EŞLER BAŞ BAŞA, ÇOCUKLAR İSE ARKADAŞLARIYLA BİRLİKTE OLSUN
Ailelerin haftada bir mutlaka arkadaşlarıyla ve yakınlarıyla sosyalleşip ayrı ayrı zaman geçirmeleri, kaybettikleri bireyselliği kazanmalarına yardımcı olur. Aynı zamanda eşlerin birbirlerine zaman ayırmaları, dışarıda vakit geçirmeleri, yemeğe gitmeleri, sinema, konser, tiyatro gibi etkinliklere katılmaları kaliteli zaman geçirmelerini desteklemektedir.
SOSYALLEŞME ÖNEM KAZANDI
Pandemi döneminde dışarıda çalışan bir aile bireyinin eve geldiğinde enfenksiyonu önlemek ve olası hastalığı bulaştırmamak adına, alınmış olan gerekli hijyen kurallarına uyması, sosyal mesafeyi korumaya çalışması aile bireylerinden uzaklaşmasına yol açtı. Virüs nedeniyle enfekte olmuş ve hayatını kaybetmiş bir aile üyesinin oluşu ve yas sürecini yalnız geçirmek psikolojik dengeleri sarstı. Sürecin sonlanmasıyla özellikle toplumsal sosyalleşme, sosyal destek önem kazanmıştır. Bu sürecin dengeye girmesi için cenaze ve düğünlere, doğum günü ve toplu pikniklere katılmayı, acıları ve mutlulukları sevdiklerinizle paylaşmayı öneriyoruz.
Salgından korunmak için en güvenli alan olan eve kapanma önlemleri, birçok ailede ev içi şiddetin, istismar ve ihmalin artmasına, iletişim sorunlarına, eşler arası ilişkilerde kopmalara neden oldu. Bu süreçte boşanmaların çoğaldığını, boşanmaların olmadığı evliliklerde de destek alma ihtiyacının arttığını söyleyebiliriz. Ayrıca çocuklu ailelerde durum daha zor hale geldi.
Çocukların aşırı ilgi beklentileri, sürecin zorluğu ve yeterli destek alamamaları çiftlerde daha yoğun strese neden olmuştur.
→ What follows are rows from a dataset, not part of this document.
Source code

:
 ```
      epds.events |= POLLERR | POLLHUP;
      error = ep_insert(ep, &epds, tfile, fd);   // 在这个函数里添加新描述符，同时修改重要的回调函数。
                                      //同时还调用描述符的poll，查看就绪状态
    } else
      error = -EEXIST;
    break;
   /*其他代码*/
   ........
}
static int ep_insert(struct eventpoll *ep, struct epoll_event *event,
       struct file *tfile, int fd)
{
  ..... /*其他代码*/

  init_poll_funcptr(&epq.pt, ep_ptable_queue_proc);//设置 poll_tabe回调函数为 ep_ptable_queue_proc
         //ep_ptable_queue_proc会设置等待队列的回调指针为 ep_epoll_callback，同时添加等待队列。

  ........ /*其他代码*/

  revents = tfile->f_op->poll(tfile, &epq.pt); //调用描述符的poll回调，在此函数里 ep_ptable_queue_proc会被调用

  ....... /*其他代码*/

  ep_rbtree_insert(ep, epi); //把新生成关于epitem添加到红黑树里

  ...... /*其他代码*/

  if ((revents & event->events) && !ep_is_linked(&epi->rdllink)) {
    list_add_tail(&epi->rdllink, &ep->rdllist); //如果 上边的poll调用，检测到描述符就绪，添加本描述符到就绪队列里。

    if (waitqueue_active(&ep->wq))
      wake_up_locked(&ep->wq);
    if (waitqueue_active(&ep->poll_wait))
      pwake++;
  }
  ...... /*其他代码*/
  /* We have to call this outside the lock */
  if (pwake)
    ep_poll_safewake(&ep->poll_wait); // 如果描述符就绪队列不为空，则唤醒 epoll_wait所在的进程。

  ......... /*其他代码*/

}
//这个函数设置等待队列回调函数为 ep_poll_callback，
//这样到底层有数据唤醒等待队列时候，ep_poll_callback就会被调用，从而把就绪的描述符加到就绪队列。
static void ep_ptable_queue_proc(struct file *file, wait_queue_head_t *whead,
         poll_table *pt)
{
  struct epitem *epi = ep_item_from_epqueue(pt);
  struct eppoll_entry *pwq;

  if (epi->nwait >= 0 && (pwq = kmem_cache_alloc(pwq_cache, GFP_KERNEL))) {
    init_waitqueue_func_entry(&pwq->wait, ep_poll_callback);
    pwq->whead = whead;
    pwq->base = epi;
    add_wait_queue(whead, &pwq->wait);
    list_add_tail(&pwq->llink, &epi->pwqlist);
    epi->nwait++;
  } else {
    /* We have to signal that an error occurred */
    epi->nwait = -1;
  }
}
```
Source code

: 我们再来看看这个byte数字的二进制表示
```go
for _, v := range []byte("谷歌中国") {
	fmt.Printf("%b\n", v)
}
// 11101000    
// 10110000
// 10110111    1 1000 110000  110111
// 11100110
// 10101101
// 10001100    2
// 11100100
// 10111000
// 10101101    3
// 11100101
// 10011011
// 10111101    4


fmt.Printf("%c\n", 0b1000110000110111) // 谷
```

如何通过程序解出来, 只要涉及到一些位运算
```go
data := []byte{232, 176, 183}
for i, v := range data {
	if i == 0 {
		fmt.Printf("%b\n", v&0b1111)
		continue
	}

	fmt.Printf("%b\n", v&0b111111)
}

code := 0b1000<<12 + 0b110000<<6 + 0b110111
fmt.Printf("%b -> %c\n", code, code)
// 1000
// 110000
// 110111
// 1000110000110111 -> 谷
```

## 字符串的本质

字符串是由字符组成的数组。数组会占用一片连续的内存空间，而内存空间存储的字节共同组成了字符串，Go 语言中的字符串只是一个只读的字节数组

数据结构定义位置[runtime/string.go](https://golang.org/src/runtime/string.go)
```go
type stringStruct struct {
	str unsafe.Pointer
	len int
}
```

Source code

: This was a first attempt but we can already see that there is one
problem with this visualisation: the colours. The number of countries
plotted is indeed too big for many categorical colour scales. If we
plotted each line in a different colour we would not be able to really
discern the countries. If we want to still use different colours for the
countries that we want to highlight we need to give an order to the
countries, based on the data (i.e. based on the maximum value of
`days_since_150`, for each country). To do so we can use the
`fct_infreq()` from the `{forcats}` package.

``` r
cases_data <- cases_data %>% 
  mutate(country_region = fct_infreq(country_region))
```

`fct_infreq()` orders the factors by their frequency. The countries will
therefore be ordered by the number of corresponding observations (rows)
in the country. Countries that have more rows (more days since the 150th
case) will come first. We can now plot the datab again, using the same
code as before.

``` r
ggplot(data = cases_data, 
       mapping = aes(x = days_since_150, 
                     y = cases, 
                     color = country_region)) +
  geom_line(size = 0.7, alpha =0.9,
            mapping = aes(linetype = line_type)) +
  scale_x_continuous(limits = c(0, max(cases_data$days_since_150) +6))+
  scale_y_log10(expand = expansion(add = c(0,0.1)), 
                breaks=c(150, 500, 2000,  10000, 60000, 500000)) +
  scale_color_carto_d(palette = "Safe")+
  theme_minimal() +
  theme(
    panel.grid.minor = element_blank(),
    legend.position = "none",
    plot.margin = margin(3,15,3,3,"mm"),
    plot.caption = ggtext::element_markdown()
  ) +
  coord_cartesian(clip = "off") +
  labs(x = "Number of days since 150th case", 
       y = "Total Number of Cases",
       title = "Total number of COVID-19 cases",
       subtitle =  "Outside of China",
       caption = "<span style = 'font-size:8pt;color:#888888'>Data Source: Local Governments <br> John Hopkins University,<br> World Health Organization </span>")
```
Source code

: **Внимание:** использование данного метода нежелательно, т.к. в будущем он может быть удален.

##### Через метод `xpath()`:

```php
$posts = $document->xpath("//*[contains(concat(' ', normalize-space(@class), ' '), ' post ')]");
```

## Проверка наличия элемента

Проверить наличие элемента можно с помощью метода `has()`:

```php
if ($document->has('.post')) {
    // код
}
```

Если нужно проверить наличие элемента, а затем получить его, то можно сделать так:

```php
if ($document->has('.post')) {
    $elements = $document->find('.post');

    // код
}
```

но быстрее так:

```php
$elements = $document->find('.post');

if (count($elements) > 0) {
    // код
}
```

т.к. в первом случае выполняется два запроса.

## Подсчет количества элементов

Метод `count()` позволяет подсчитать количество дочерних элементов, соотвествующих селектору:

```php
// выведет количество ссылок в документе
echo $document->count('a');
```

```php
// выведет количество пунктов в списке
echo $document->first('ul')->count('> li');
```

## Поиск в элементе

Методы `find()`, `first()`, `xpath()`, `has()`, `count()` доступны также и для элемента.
Çocukların hareket alanlarının daralması, gerekli etkinlik ve eğitimden uzak durmaları çocuklardaki agresyonu artırmış ve davranış değişikliklerine yol açmıştır.
BİRBİRİNİZE DOKUNUN
Özellikle bu konuda eşlerin kopan ilişkilerini yeniden onarmak adına birbirlerine her fırsatta ve her şekilde dokunmalarını tavsiye ediyoruz. Baş başa çıkacakları bir tatil, akşam yemeği, şehirde kaçamak oluşturacak bir fırsat yaratmak oldukça etkilidir.
İlişkileri konusunda beklentiye girmek yerine bol bol yatırım yapmalarını öneriyoruz. Çünkü ilişkiye yapılan her yatırım o ilişkiyi daha da kuvvetlendirir.
İletişim konusunda birbirlerini anlayarak ilgiyle dinlemelerini, suçlamadan, yargılamadan ve aşağılamadan kapsayıcı yumuşak başlangıçlar yapmalarını, ilişkileri ve iletişimleri konusunda sorumluluk almalarını öneriyoruz.